Itemized modification records:
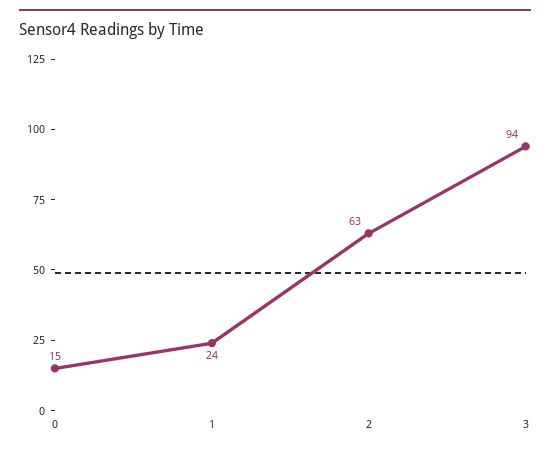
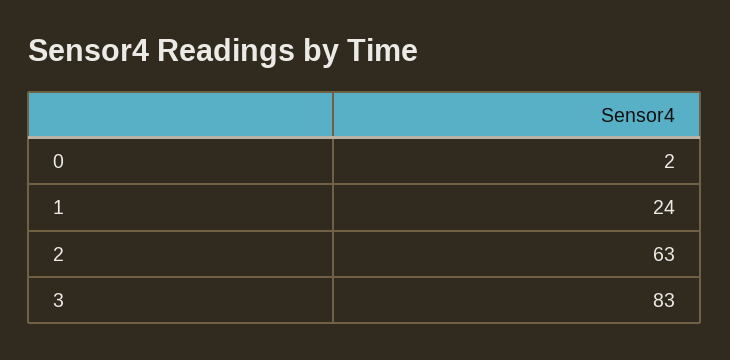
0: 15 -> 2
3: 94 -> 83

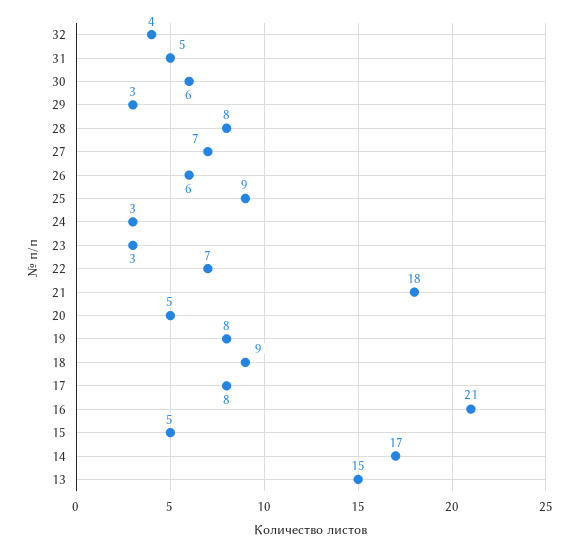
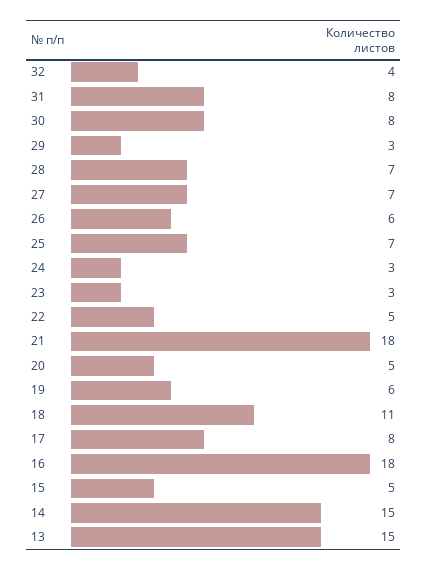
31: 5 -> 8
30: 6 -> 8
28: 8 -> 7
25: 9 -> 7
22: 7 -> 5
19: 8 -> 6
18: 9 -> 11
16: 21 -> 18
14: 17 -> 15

EXERCISE BRIEF:
What the answer needs is every record above, exactly as written, and no pictures.

EXPECTED ANSWER:
0: 15 -> 2
3: 94 -> 83

31: 5 -> 8
30: 6 -> 8
28: 8 -> 7
25: 9 -> 7
22: 7 -> 5
19: 8 -> 6
18: 9 -> 11
16: 21 -> 18
14: 17 -> 15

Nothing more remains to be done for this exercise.